I’m pleasantly amazed by Nane’s “muah” and affectionate messages earlier. She was offline for a few days dealing with Internet issues. In a week she and Askim will be renting a house down in Turkey near Askim’s mom in a place called Kappadokia, or Cappadocia, as English speakers would spell it. So between being back online and her upcoming trip, she’s quite happy. Wish I could kick Askim out for a night, though I don’t know that I’d like being in TR. They have some beautiful beaches, but it’s Muslim country.

That’s 5 times I’ve had the runs, all pissing me off right along with the guy next door and his insanely LOUD blower. I still hate being so close to others, but if it wasn’t the guy’s blower 3’ away, it’d be some other guy’s motorcycle 200’ away. Still, why does it have to take a whole hour to blow such a tiny lot? He started right as I went to dust the bedrooms and I could hear it over the stereo. I turned it off and switched to the iPod, but I could still hear the damn thing. Finally, I had to switch to my around-ear headphones.

Not that this much is bothersome, but did they open up a new freeway recently or something? For the last few nights, I’ve noticed I can hear vehicles on the freeway that I never noticed before.

Really, really disappointed that I haven’t gotten any win notices. sighs Guess I’ll just have more free time for other things I’ve been planning for months if I continue not to win.

As much as I hate winter – even mild ones – I’ll feel better once it’s November. I hate September and October because it seems that that’s when most of the shit I’ve been through as an adult has happened.

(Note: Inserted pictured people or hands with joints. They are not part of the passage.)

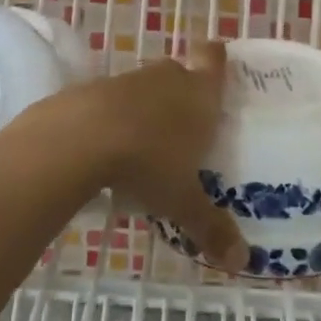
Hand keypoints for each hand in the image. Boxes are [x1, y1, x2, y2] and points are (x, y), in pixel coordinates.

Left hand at [46, 43, 248, 273]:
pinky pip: (115, 100)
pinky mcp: (94, 89)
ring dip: (149, 108)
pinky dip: (117, 117)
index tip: (216, 66)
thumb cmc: (147, 161)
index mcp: (200, 94)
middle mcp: (168, 78)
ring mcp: (129, 80)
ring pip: (147, 87)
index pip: (214, 59)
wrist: (79, 137)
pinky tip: (113, 148)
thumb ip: (210, 227)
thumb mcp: (182, 201)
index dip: (216, 58)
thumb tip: (242, 262)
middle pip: (181, 73)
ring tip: (150, 146)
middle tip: (187, 127)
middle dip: (183, 95)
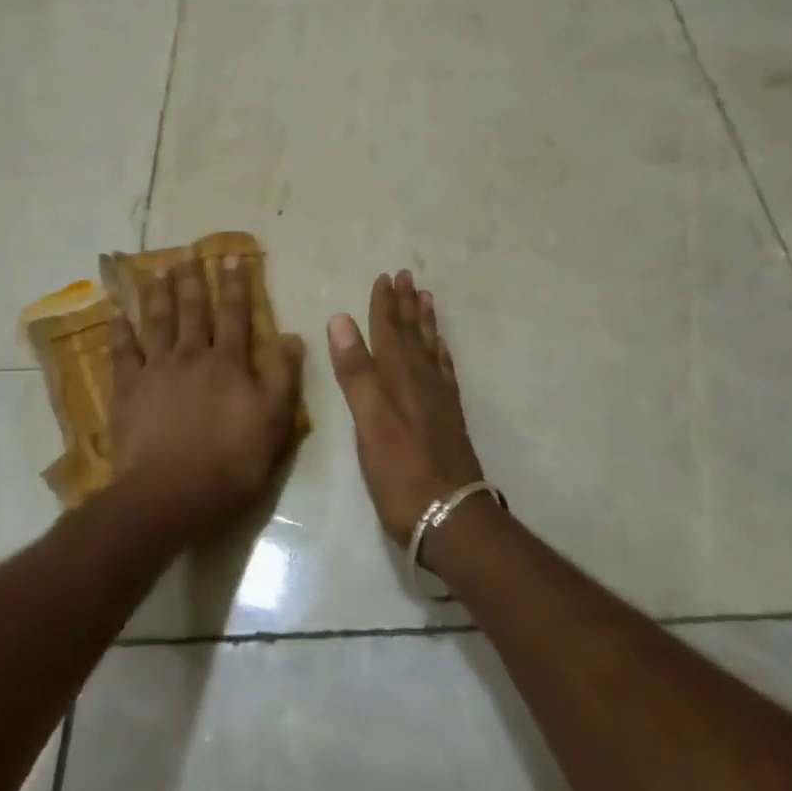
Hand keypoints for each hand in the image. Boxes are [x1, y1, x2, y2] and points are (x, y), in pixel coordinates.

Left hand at [108, 255, 304, 536]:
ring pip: (157, 322)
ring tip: (156, 269)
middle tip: (188, 253)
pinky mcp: (128, 390)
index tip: (233, 258)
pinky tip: (115, 311)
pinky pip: (122, 351)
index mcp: (229, 363)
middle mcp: (192, 356)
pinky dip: (118, 329)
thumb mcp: (274, 423)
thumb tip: (291, 336)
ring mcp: (156, 371)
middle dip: (193, 281)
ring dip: (157, 294)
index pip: (236, 315)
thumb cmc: (229, 462)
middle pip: (193, 311)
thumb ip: (284, 378)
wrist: (169, 493)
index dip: (236, 286)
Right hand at [327, 270, 485, 549]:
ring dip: (425, 322)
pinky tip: (441, 350)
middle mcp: (421, 381)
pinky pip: (445, 372)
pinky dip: (440, 353)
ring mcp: (439, 399)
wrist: (451, 515)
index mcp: (398, 378)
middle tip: (406, 275)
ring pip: (431, 348)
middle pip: (412, 334)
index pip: (389, 331)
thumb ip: (356, 372)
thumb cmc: (400, 472)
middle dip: (406, 305)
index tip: (384, 277)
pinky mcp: (449, 418)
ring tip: (425, 298)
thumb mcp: (369, 422)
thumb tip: (340, 319)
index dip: (384, 304)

September of 2000 was pre-sentencing on account of the white-hating freeloaders and their corrupt pig pal who worked for a corrupt system.

September of 2004 was when we lost our land in Oregon and it was on to 9 years of renting dumps (except for the duplex which, of course, was the noisiest).

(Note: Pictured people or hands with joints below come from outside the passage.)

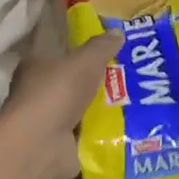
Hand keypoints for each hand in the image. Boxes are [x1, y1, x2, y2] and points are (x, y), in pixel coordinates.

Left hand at [0, 32, 121, 178]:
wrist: (41, 146)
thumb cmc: (56, 92)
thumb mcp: (84, 62)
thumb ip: (100, 47)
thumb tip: (117, 33)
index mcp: (37, 62)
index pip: (56, 41)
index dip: (77, 36)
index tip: (103, 34)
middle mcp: (41, 89)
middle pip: (74, 76)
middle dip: (100, 74)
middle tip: (133, 67)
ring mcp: (52, 118)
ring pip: (84, 104)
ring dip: (107, 104)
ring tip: (140, 96)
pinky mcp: (63, 142)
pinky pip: (91, 131)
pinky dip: (107, 130)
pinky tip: (132, 124)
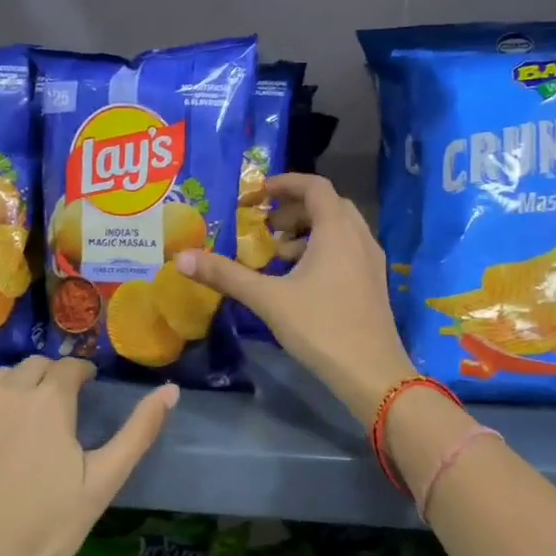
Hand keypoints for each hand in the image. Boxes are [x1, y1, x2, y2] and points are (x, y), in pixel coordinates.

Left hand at [0, 357, 177, 555]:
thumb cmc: (50, 524)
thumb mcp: (105, 479)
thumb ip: (139, 430)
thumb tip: (171, 390)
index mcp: (50, 400)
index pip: (70, 367)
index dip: (83, 373)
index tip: (88, 387)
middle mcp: (9, 393)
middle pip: (34, 366)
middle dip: (52, 376)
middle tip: (62, 404)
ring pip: (0, 378)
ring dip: (19, 385)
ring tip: (28, 414)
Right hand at [174, 172, 414, 422]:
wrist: (371, 373)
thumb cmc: (320, 327)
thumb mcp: (268, 299)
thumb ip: (225, 275)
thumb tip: (181, 258)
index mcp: (337, 230)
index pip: (315, 186)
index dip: (285, 183)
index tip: (257, 194)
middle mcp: (359, 237)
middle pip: (327, 205)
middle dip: (293, 209)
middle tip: (264, 226)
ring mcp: (371, 260)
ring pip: (339, 229)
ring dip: (307, 231)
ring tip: (277, 255)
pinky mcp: (373, 283)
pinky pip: (347, 250)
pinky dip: (322, 250)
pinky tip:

September of 2011 was when they stopped our unemployment checks before having a job.

October of 2000 was when I was sentenced and lost half a year of my life to a vengeful pack of welfare bums with the wrong friends.

October of 2007 was our first of two survival scares, though the second one was far more critical.

October of 2011 was when the sick fucks in Arizona came at me online and tried to scare me into thinking the cops had built another “case” against me. It started to work at first, though I knew I had to have been framed again since I didn’t do anything wrong… until I realized all their mistakes.

So while I’m not overly nervous or anything like that, I’m being very cautious. We’re not spending money unnecessarily in case any surprises come up that need to be dealt with.

In last night’s strange dream, I was visiting Nane and I shopped at a mall while she went to work. She reminded me not to get anything I couldn’t fit in my suitcase. After she left I went to check out some shops, but they were all filled with Muslims playing Ping-Pong and pool.

In the scary dream I had, Tom and I were in the lobby of some big and busy hotel. He said there was a clinic across the street and that now (that evening) would be a good time to get me a checkup since he’d be tied up tomorrow.

Out we went into the cool rainy night and I said, “I never thought I’d say this, but this weather is a refreshing change after the constant heat and sun we’ve been having. He didn’t say anything. Instead, his and everyone else’s features seemed to disappear, making them all look the same and little more than shadowy human forms with a sinister air.

We entered a small building that was dimly lit and seemingly deserted. I was surprised anyone would see me that late, but Tom led us to a small room with a few chairs in it. We sat down and I momentarily closed my eyes and rubbed my face. When I opened my eyes again, the room was darker and Tom was gone.

I ran out of the room calling his name. When I got no answer I went outside to see if he decided to wait out there. There were 5 or 6 people chatting and smoking, but none were Tom. I ran back inside and into a large room near the “waiting” room. I began calling for help. I saw flickers of movement coming from a brightly lit room toward the end of the larger room, but no one came. I woke up crying for help and feeling lost, alone and rather worried.